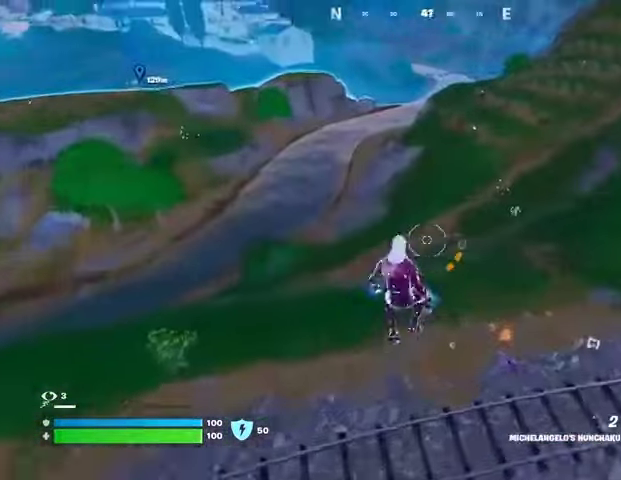
{"buttons": [], "left_stick": "center", "right_stick": "center", "events": [[200, "right_stick", "center"], [400, "right_stick", "right"], [467, "right_stick", "center"]]}
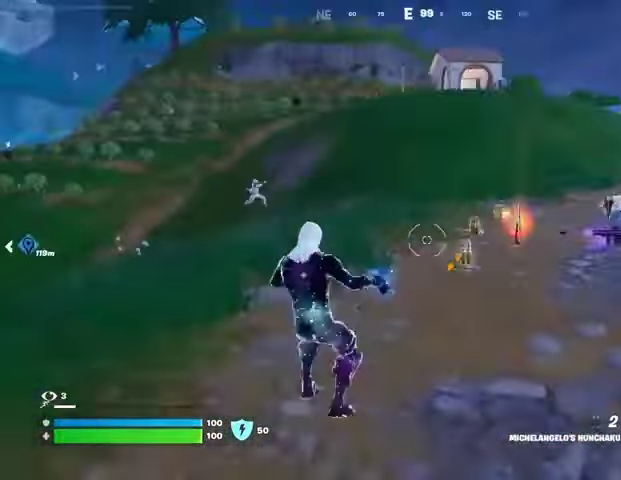
{"buttons": [], "left_stick": "center", "right_stick": "center", "events": [[100, "CROSS", "down"], [167, "CROSS", "up"], [233, "CROSS", "down"], [300, "CROSS", "up"]]}
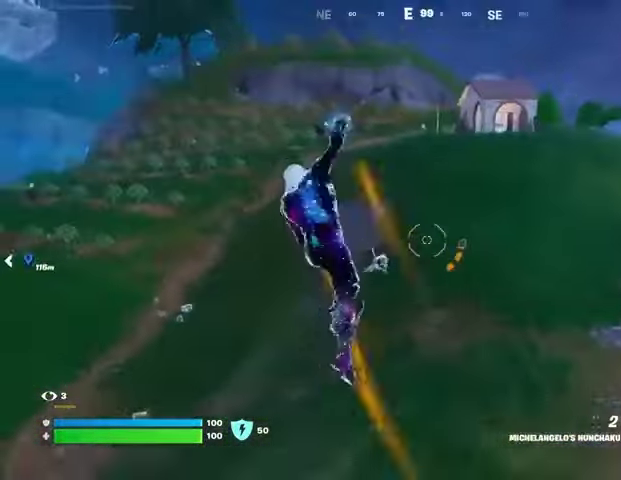
{"buttons": [], "left_stick": "center", "right_stick": "center", "events": [[100, "right_stick", "right"], [267, "right_stick", "center"]]}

- - - -

- **Work item**:
Set down the data above exactly as written. Omit the pictures.

- **Expected answer**:
{"buttons": [], "left_stick": "center", "right_stick": "center", "events": [[200, "right_stick", "center"], [400, "right_stick", "right"], [467, "right_stick", "center"]]}
{"buttons": [], "left_stick": "center", "right_stick": "center", "events": [[100, "CROSS", "down"], [167, "CROSS", "up"], [233, "CROSS", "down"], [300, "CROSS", "up"]]}
{"buttons": [], "left_stick": "center", "right_stick": "center", "events": [[100, "right_stick", "right"], [267, "right_stick", "center"]]}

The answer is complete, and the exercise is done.